(Beginning of Exercise material)
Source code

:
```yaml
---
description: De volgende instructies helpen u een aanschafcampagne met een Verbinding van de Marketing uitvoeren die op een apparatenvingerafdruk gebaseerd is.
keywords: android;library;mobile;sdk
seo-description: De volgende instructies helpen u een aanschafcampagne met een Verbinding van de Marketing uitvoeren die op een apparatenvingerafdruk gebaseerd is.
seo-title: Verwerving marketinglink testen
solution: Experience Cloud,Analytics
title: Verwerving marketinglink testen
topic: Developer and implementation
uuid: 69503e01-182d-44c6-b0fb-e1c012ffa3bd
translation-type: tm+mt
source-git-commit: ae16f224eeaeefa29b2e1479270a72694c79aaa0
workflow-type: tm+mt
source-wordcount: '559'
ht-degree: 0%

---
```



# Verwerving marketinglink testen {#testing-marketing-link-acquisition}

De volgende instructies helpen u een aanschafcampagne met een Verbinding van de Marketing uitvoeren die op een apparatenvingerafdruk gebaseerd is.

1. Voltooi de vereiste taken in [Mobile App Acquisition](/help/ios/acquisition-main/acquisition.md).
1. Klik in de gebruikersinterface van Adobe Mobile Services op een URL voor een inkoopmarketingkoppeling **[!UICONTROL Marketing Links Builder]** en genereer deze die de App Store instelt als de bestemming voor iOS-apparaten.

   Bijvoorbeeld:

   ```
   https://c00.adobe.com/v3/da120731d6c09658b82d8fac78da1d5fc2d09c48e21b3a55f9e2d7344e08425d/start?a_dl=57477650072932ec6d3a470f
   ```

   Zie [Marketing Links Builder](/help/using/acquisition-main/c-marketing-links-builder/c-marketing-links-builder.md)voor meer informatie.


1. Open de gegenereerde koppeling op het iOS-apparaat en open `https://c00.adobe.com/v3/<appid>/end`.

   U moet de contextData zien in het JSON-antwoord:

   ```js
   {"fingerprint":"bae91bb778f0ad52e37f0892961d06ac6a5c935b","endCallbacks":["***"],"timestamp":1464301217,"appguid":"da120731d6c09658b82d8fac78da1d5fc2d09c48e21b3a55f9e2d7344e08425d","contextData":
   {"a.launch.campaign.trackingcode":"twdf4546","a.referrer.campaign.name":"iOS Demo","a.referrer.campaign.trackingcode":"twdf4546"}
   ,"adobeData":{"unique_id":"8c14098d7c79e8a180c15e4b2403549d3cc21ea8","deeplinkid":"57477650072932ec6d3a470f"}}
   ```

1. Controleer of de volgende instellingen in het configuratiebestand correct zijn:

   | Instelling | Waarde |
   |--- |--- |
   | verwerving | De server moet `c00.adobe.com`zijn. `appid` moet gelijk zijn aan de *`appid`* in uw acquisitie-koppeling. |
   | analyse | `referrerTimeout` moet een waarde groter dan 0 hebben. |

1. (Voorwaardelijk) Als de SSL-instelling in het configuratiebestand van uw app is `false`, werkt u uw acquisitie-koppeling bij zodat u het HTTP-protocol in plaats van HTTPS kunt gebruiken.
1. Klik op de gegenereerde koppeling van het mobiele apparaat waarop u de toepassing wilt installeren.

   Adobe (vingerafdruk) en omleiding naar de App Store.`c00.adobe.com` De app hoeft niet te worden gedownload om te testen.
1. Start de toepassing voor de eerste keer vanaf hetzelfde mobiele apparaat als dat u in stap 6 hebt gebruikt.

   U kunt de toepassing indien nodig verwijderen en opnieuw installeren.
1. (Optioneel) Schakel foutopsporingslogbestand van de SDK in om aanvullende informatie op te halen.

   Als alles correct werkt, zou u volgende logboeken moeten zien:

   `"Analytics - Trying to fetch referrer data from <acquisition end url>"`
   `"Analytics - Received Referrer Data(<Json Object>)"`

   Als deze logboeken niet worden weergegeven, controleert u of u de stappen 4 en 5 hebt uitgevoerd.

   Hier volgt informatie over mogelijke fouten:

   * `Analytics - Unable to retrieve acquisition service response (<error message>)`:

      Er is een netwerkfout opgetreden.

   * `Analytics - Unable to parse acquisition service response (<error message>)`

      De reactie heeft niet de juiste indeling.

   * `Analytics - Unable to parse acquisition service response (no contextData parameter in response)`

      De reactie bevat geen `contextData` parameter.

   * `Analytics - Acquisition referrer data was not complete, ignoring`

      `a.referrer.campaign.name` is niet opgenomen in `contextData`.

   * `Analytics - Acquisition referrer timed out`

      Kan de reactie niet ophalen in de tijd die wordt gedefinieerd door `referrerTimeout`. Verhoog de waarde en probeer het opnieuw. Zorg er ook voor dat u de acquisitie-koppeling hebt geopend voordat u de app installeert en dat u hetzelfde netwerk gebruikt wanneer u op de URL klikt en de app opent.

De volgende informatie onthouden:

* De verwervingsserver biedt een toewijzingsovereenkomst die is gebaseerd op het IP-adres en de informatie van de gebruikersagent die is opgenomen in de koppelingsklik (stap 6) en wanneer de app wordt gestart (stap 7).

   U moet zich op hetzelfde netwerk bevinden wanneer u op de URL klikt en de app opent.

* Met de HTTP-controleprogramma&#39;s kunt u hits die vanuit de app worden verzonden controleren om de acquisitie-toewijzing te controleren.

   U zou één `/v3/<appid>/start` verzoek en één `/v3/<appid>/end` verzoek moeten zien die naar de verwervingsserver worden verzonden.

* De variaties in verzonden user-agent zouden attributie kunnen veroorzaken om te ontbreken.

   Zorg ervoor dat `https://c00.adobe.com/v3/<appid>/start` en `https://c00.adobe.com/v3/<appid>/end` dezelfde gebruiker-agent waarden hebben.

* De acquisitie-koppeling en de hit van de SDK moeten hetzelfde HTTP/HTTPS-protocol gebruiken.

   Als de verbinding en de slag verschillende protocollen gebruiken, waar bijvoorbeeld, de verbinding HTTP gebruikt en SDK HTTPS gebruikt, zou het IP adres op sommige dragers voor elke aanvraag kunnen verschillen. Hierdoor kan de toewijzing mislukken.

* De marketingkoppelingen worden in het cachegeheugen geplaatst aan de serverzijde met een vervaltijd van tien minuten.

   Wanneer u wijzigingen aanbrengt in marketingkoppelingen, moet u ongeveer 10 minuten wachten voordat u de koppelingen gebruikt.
(End of Exercise material)
**Task details**
Write out the whole listing again, keeping every character as it is.

**Your solution**
Source code

:
```yaml
---
description: De volgende instructies helpen u een aanschafcampagne met een Verbinding van de Marketing uitvoeren die op een apparatenvingerafdruk gebaseerd is.
keywords: android;library;mobile;sdk
seo-description: De volgende instructies helpen u een aanschafcampagne met een Verbinding van de Marketing uitvoeren die op een apparatenvingerafdruk gebaseerd is.
seo-title: Verwerving marketinglink testen
solution: Experience Cloud,Analytics
title: Verwerving marketinglink testen
topic: Developer and implementation
uuid: 69503e01-182d-44c6-b0fb-e1c012ffa3bd
translation-type: tm+mt
source-git-commit: ae16f224eeaeefa29b2e1479270a72694c79aaa0
workflow-type: tm+mt
source-wordcount: '559'
ht-degree: 0%

---
```



# Verwerving marketinglink testen {#testing-marketing-link-acquisition}

De volgende instructies helpen u een aanschafcampagne met een Verbinding van de Marketing uitvoeren die op een apparatenvingerafdruk gebaseerd is.

1. Voltooi de vereiste taken in [Mobile App Acquisition](/help/ios/acquisition-main/acquisition.md).
1. Klik in de gebruikersinterface van Adobe Mobile Services op een URL voor een inkoopmarketingkoppeling **[!UICONTROL Marketing Links Builder]** en genereer deze die de App Store instelt als de bestemming voor iOS-apparaten.

   Bijvoorbeeld:

   ```
   https://c00.adobe.com/v3/da120731d6c09658b82d8fac78da1d5fc2d09c48e21b3a55f9e2d7344e08425d/start?a_dl=57477650072932ec6d3a470f
   ```

   Zie [Marketing Links Builder](/help/using/acquisition-main/c-marketing-links-builder/c-marketing-links-builder.md)voor meer informatie.


1. Open de gegenereerde koppeling op het iOS-apparaat en open `https://c00.adobe.com/v3/<appid>/end`.

   U moet de contextData zien in het JSON-antwoord:

   ```js
   {"fingerprint":"bae91bb778f0ad52e37f0892961d06ac6a5c935b","endCallbacks":["***"],"timestamp":1464301217,"appguid":"da120731d6c09658b82d8fac78da1d5fc2d09c48e21b3a55f9e2d7344e08425d","contextData":
   {"a.launch.campaign.trackingcode":"twdf4546","a.referrer.campaign.name":"iOS Demo","a.referrer.campaign.trackingcode":"twdf4546"}
   ,"adobeData":{"unique_id":"8c14098d7c79e8a180c15e4b2403549d3cc21ea8","deeplinkid":"57477650072932ec6d3a470f"}}
   ```

1. Controleer of de volgende instellingen in het configuratiebestand correct zijn:

   | Instelling | Waarde |
   |--- |--- |
   | verwerving | De server moet `c00.adobe.com`zijn. `appid` moet gelijk zijn aan de *`appid`* in uw acquisitie-koppeling. |
   | analyse | `referrerTimeout` moet een waarde groter dan 0 hebben. |

1. (Voorwaardelijk) Als de SSL-instelling in het configuratiebestand van uw app is `false`, werkt u uw acquisitie-koppeling bij zodat u het HTTP-protocol in plaats van HTTPS kunt gebruiken.
1. Klik op de gegenereerde koppeling van het mobiele apparaat waarop u de toepassing wilt installeren.

   Adobe (vingerafdruk) en omleiding naar de App Store.`c00.adobe.com` De app hoeft niet te worden gedownload om te testen.
1. Start de toepassing voor de eerste keer vanaf hetzelfde mobiele apparaat als dat u in stap 6 hebt gebruikt.

   U kunt de toepassing indien nodig verwijderen en opnieuw installeren.
1. (Optioneel) Schakel foutopsporingslogbestand van de SDK in om aanvullende informatie op te halen.

   Als alles correct werkt, zou u volgende logboeken moeten zien:

   `"Analytics - Trying to fetch referrer data from <acquisition end url>"`
   `"Analytics - Received Referrer Data(<Json Object>)"`

   Als deze logboeken niet worden weergegeven, controleert u of u de stappen 4 en 5 hebt uitgevoerd.

   Hier volgt informatie over mogelijke fouten:

   * `Analytics - Unable to retrieve acquisition service response (<error message>)`:

      Er is een netwerkfout opgetreden.

   * `Analytics - Unable to parse acquisition service response (<error message>)`

      De reactie heeft niet de juiste indeling.

   * `Analytics - Unable to parse acquisition service response (no contextData parameter in response)`

      De reactie bevat geen `contextData` parameter.

   * `Analytics - Acquisition referrer data was not complete, ignoring`

      `a.referrer.campaign.name` is niet opgenomen in `contextData`.

   * `Analytics - Acquisition referrer timed out`

      Kan de reactie niet ophalen in de tijd die wordt gedefinieerd door `referrerTimeout`. Verhoog de waarde en probeer het opnieuw. Zorg er ook voor dat u de acquisitie-koppeling hebt geopend voordat u de app installeert en dat u hetzelfde netwerk gebruikt wanneer u op de URL klikt en de app opent.

De volgende informatie onthouden:

* De verwervingsserver biedt een toewijzingsovereenkomst die is gebaseerd op het IP-adres en de informatie van de gebruikersagent die is opgenomen in de koppelingsklik (stap 6) en wanneer de app wordt gestart (stap 7).

   U moet zich op hetzelfde netwerk bevinden wanneer u op de URL klikt en de app opent.

* Met de HTTP-controleprogramma&#39;s kunt u hits die vanuit de app worden verzonden controleren om de acquisitie-toewijzing te controleren.

   U zou één `/v3/<appid>/start` verzoek en één `/v3/<appid>/end` verzoek moeten zien die naar de verwervingsserver worden verzonden.

* De variaties in verzonden user-agent zouden attributie kunnen veroorzaken om te ontbreken.

   Zorg ervoor dat `https://c00.adobe.com/v3/<appid>/start` en `https://c00.adobe.com/v3/<appid>/end` dezelfde gebruiker-agent waarden hebben.

* De acquisitie-koppeling en de hit van de SDK moeten hetzelfde HTTP/HTTPS-protocol gebruiken.

   Als de verbinding en de slag verschillende protocollen gebruiken, waar bijvoorbeeld, de verbinding HTTP gebruikt en SDK HTTPS gebruikt, zou het IP adres op sommige dragers voor elke aanvraag kunnen verschillen. Hierdoor kan de toewijzing mislukken.

* De marketingkoppelingen worden in het cachegeheugen geplaatst aan de serverzijde met een vervaltijd van tien minuten.

   Wanneer u wijzigingen aanbrengt in marketingkoppelingen, moet u ongeveer 10 minuten wachten voordat u de koppelingen gebruikt.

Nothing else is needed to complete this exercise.